• **WHAT THE TASK REQUIRES**
The records that follow must be reproduced in full, exactly as written.

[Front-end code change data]
►

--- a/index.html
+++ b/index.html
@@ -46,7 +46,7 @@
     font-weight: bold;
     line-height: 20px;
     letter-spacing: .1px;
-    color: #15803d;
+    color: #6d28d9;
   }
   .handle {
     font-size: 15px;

◄

• **TASK RESULT**
--- a/index.html
+++ b/index.html
@@ -46,7 +46,7 @@
     font-weight: bold;
     line-height: 20px;
     letter-spacing: .1px;
-    color: #15803d;
+    color: #6d28d9;
   }
   .handle {
     font-size: 15px;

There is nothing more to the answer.